» **Job**:
Print the following records word for word, beginning at their first line and stopping after the line that contains "Autostore tak". Include both of these lines.

(Stored data entries)
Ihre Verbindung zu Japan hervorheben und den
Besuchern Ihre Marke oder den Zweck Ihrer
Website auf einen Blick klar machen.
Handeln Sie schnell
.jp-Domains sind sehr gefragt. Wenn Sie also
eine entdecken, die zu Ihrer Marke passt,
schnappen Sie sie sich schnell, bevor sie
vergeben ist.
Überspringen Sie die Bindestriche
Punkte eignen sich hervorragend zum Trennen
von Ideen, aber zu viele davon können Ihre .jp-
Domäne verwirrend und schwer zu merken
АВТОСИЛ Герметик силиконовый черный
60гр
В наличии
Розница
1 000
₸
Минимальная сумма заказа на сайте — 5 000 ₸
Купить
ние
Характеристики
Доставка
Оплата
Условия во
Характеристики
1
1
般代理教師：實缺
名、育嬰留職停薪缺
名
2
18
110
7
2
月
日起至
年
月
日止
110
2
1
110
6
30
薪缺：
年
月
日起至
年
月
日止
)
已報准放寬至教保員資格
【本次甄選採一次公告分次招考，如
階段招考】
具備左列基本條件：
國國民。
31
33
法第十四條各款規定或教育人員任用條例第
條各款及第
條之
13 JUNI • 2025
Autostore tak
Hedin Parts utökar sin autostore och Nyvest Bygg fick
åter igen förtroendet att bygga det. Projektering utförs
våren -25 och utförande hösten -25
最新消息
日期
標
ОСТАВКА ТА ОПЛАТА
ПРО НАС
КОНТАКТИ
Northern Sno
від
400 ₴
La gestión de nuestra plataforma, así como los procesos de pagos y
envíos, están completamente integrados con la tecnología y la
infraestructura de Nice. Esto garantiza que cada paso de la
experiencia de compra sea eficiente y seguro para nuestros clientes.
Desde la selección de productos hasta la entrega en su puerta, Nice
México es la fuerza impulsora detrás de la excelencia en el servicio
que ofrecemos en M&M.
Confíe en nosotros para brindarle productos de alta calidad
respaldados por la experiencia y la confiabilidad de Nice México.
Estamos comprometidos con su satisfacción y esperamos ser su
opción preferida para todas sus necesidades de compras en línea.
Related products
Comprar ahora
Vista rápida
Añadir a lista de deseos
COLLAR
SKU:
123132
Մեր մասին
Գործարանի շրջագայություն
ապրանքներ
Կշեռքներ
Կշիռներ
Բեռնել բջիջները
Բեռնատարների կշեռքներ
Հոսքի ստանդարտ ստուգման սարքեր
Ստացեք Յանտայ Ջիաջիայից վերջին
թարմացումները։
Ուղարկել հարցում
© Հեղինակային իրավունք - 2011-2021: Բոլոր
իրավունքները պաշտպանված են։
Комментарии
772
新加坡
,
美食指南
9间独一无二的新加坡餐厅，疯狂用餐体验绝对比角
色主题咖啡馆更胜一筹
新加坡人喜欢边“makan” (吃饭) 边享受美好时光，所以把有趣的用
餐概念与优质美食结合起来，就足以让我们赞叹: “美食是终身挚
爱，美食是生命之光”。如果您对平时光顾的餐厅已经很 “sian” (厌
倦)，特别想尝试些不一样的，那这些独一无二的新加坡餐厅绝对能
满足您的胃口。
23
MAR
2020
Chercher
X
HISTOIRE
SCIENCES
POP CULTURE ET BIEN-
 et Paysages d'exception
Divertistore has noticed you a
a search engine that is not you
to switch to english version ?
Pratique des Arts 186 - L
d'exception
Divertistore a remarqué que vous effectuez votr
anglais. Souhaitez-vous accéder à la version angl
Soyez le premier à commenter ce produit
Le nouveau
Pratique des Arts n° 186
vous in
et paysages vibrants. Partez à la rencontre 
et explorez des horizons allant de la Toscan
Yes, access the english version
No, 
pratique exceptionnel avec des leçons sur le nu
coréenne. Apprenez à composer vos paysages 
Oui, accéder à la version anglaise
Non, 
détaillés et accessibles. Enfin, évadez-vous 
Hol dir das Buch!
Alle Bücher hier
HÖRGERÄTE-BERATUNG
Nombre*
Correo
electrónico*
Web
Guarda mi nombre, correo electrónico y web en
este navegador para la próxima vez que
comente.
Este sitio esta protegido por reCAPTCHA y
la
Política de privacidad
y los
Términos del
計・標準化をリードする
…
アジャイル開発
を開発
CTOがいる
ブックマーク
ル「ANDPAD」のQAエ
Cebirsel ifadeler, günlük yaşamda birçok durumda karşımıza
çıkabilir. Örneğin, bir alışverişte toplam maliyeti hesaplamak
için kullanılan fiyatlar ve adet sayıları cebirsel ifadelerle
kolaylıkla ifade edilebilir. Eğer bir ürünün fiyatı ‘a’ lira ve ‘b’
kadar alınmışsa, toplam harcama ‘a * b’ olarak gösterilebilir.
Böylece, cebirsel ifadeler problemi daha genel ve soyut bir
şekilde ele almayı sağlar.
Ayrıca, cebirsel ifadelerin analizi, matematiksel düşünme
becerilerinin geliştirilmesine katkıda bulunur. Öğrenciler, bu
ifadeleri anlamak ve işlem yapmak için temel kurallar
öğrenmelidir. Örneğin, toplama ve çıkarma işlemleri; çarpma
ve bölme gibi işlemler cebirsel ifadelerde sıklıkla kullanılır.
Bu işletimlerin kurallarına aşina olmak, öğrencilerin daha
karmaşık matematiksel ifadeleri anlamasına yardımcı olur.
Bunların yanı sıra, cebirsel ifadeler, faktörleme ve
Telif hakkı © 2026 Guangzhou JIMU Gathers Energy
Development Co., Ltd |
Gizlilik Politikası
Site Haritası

» **Task response**:
Ihre Verbindung zu Japan hervorheben und den
Besuchern Ihre Marke oder den Zweck Ihrer
Website auf einen Blick klar machen.
Handeln Sie schnell
.jp-Domains sind sehr gefragt. Wenn Sie also
eine entdecken, die zu Ihrer Marke passt,
schnappen Sie sie sich schnell, bevor sie
vergeben ist.
Überspringen Sie die Bindestriche
Punkte eignen sich hervorragend zum Trennen
von Ideen, aber zu viele davon können Ihre .jp-
Domäne verwirrend und schwer zu merken
АВТОСИЛ Герметик силиконовый черный
60гр
В наличии
Розница
1 000
₸
Минимальная сумма заказа на сайте — 5 000 ₸
Купить
ние
Характеристики
Доставка
Оплата
Условия во
Характеристики
1
1
般代理教師：實缺
名、育嬰留職停薪缺
名
2
18
110
7
2
月
日起至
年
月
日止
110
2
1
110
6
30
薪缺：
年
月
日起至
年
月
日止
)
已報准放寬至教保員資格
【本次甄選採一次公告分次招考，如
階段招考】
具備左列基本條件：
國國民。
31
33
法第十四條各款規定或教育人員任用條例第
條各款及第
條之
13 JUNI • 2025
Autostore tak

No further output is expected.